(Saved data entries)
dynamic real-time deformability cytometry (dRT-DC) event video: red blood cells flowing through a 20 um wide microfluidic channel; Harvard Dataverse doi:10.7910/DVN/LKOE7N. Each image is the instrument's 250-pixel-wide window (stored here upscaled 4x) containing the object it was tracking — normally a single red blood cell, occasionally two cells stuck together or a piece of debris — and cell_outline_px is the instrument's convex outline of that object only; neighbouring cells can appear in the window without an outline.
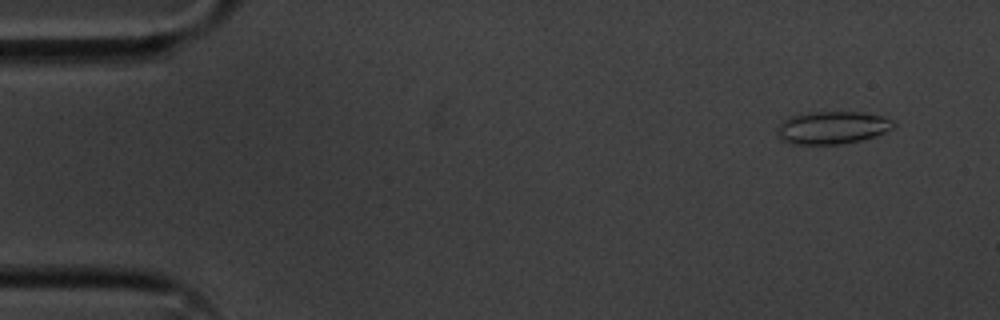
{"species": "common noctule bat (a hibernating species)", "species_latin": "Nyctalus noctula", "temperature_condition": "cold", "stored_images_in_passage": 55, "camera_frame_rate_fps": 3000, "um_per_image_px": 0.085, "animal": {"sex": "male", "body_mass_g": 20.1, "forearm_length_mm": 53.5}, "frame": {"image": 1, "passage_image": 4, "time_ms": 1.0, "image_size_px": [1000, 320], "cell_outline_px": [[896, 124], [892, 128], [876, 136], [860, 140], [840, 144], [788, 144], [780, 140], [776, 132], [776, 128], [788, 116], [808, 112], [860, 112], [880, 116], [892, 120]], "centroid_in_image_um": [70.68, 10.85], "position_along_channel_um": 14.3, "area_um2": 22.25}}
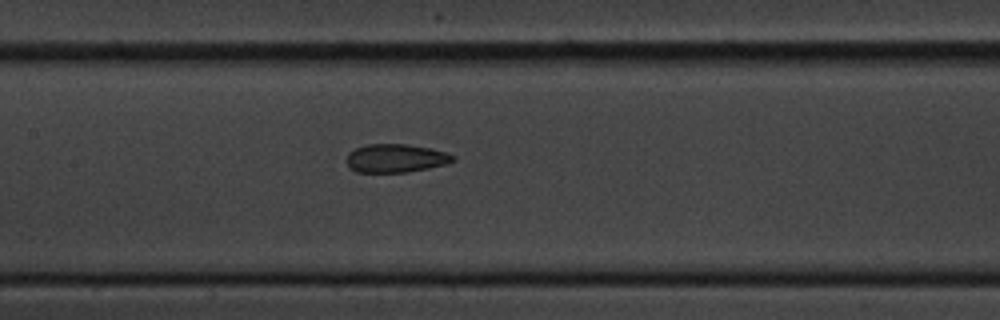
{"frame": {"image": 2, "passage_image": 26, "time_ms": 8.333, "image_size_px": [1000, 320], "cell_outline_px": [[456, 160], [444, 164], [428, 168], [408, 172], [356, 172], [348, 168], [344, 160], [348, 152], [356, 148], [368, 144], [408, 144], [432, 148], [456, 156]], "centroid_in_image_um": [33.59, 13.45], "position_along_channel_um": 173.8, "area_um2": 17.86}}
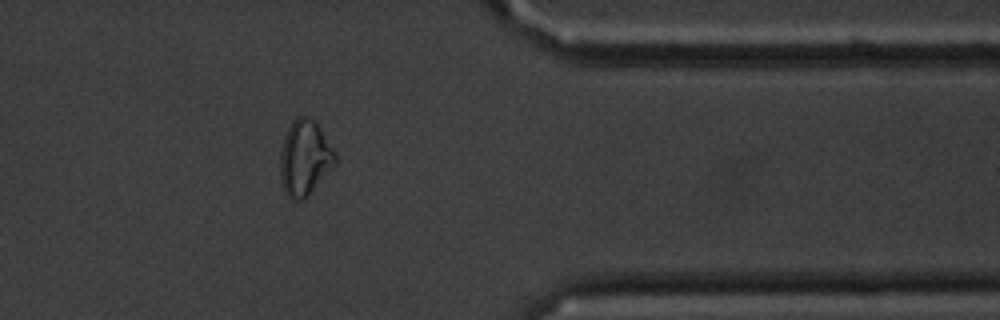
{"frame": {"image": 3, "passage_image": 45, "time_ms": 14.667, "image_size_px": [1000, 320], "cell_outline_px": [[336, 164], [308, 196], [304, 200], [292, 200], [284, 192], [280, 180], [280, 152], [284, 136], [292, 120], [296, 116], [308, 116], [320, 128], [336, 152]], "centroid_in_image_um": [25.89, 13.44], "position_along_channel_um": 385.5, "area_um2": 24.39}, "authors_computed_cell_mechanics": {"area_um2": 19.8254, "velocity_mm_per_s": 3.5827, "shape_relaxation_time_tau1_ms": 5.3244, "shape_relaxation_time_tau2_ms": 2.7806, "deformation_change_tau1": 0.131, "deformation_change_tau2": 0.0985}}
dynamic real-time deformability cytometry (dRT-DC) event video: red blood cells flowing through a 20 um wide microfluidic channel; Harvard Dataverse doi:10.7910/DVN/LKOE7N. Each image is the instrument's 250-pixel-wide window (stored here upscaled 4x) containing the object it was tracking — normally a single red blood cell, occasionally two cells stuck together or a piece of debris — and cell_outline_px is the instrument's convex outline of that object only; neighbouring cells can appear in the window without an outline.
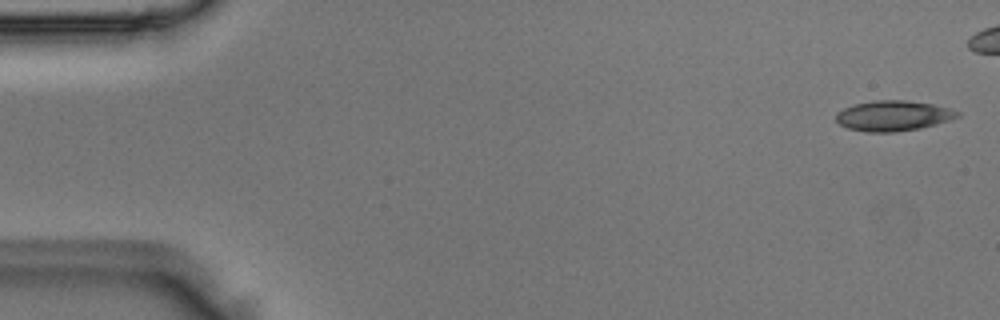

Goal. What is needed is an exact reproduction of the data, pictures excluded.

Exercise answer.
dynamic real-time deformability cytometry (dRT-DC) event video: red blood cells flowing through a 20 um wide microfluidic channel; Harvard Dataverse doi:10.7910/DVN/LKOE7N. Each image is the instrument's 250-pixel-wide window (stored here upscaled 4x) containing the object it was tracking — normally a single red blood cell, occasionally two cells stuck together or a piece of debris — and cell_outline_px is the instrument's convex outline of that object only; neighbouring cells can appear in the window without an outline.
{"species": "common noctule bat (a hibernating species)", "species_latin": "Nyctalus noctula", "temperature_condition": "cold", "stored_images_in_passage": 55, "camera_frame_rate_fps": 3000, "um_per_image_px": 0.085, "animal": {"sex": "male", "body_mass_g": 20.1, "forearm_length_mm": 53.5}, "frame": {"image": 1, "passage_image": 4, "time_ms": 1.0, "image_size_px": [1000, 320], "cell_outline_px": [[896, 124], [892, 128], [876, 136], [860, 140], [840, 144], [788, 144], [780, 140], [776, 132], [776, 128], [788, 116], [808, 112], [860, 112], [880, 116], [892, 120]], "centroid_in_image_um": [70.68, 10.85], "position_along_channel_um": 14.3, "area_um2": 22.25}}
{"frame": {"image": 2, "passage_image": 26, "time_ms": 8.333, "image_size_px": [1000, 320], "cell_outline_px": [[456, 160], [444, 164], [428, 168], [408, 172], [356, 172], [348, 168], [344, 160], [348, 152], [356, 148], [368, 144], [408, 144], [432, 148], [456, 156]], "centroid_in_image_um": [33.59, 13.45], "position_along_channel_um": 173.8, "area_um2": 17.86}}
{"frame": {"image": 3, "passage_image": 45, "time_ms": 14.667, "image_size_px": [1000, 320], "cell_outline_px": [[336, 164], [308, 196], [304, 200], [292, 200], [284, 192], [280, 180], [280, 152], [284, 136], [292, 120], [296, 116], [308, 116], [320, 128], [336, 152]], "centroid_in_image_um": [25.89, 13.44], "position_along_channel_um": 385.5, "area_um2": 24.39}, "authors_computed_cell_mechanics": {"area_um2": 19.8254, "velocity_mm_per_s": 3.5827, "shape_relaxation_time_tau1_ms": 5.3244, "shape_relaxation_time_tau2_ms": 2.7806, "deformation_change_tau1": 0.131, "deformation_change_tau2": 0.0985}}
dynamic real-time deformability cytometry (dRT-DC) event video: red blood cells flowing through a 20 um wide microfluidic channel; Harvard Dataverse doi:10.7910/DVN/LKOE7N. Each image is the instrument's 250-pixel-wide window (stored here upscaled 4x) containing the object it was tracking — normally a single red blood cell, occasionally two cells stuck together or a piece of debris — and cell_outline_px is the instrument's convex outline of that object only; neighbouring cells can appear in the window without an outline.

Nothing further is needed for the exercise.